Chegamos a fazer no X-Tudo uma reportagem sobre uma pequena ONG que recolhia e cuidava de animais de rua, e sobre uma dondoca que tratava seu cachorro com luxo e mimos exagerados. Mas não tínhamos (pelo menos eu não tinha, nem percebi que alguém tivesse) a menor ideia quanto ao veganismo e ao fim da exploração animal.
Hoje, se fosse trabalhar em programa infantil, eu faria muita coisa diferente, ou pelo menos tentaria influenciar para que fizessem. Muito provavelmente conseguiria fazer uma matéria sobre crianças veganas, por exemplo. Mas acho que minha primeira providência seria propor a troca do nome do programa X-Tudo por outro, que não tivesse nada a ver com sanduíche de hambúrguer com queijo e ovo, nem com qualquer outra coisa feita às custas de animais!

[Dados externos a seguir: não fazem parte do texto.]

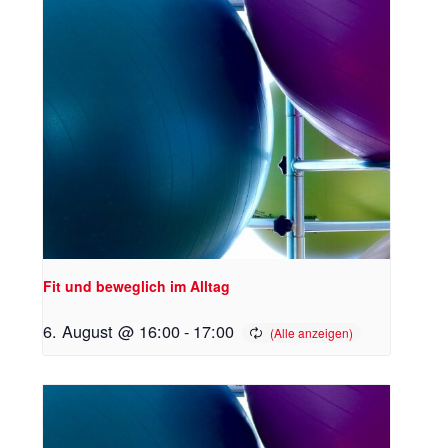
Fit und beweglich im Alltag
6. August @ 16:00
-
17:00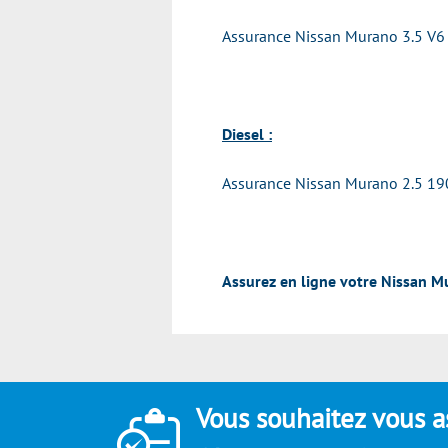
Assurance Nissan Murano 3.5 V6
Diesel :
Assurance Nissan Murano 2.5 19
Assurez en ligne votre Nissan M
Vous souhaitez vous a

Rafael – 8 ) De acordo com sua vivência e suas observações do atual status da causa abolicionista, com quanto otimismo você enxerga o futuro? Chegaremos, de fato, a testemunhar o fim da exploração animal? Em quanto tempo?
Regina – Nunca penso muito nisso. O futuro não existe. O futuro vai ser o que estamos fazendo agora. O importante é que estamos vivos agora, podendo e devendo ser veganos e espalhar o veganismo agora.
Fabiane – 9) Quais seus próximos projetos? Após a experiência do livro Humana festa, pensa em escrever mais abordando a escravidão animal e outros temas políticos e sociais?
Regina – O Humana festa acabou de sair e ainda estou esperando a poeira assentar... Enquanto isso, aguardo a reedição do meu livro de estreia, o Arca sem Noé, que também vai sair pela Record. (Apesar do título, o Arca sem Noé não trata dos direitos animais).
Foi ótimo participar desta entrevista virtual com vocês, Alexandra, Fabiane, Rafael e Silvana. Muito obrigada!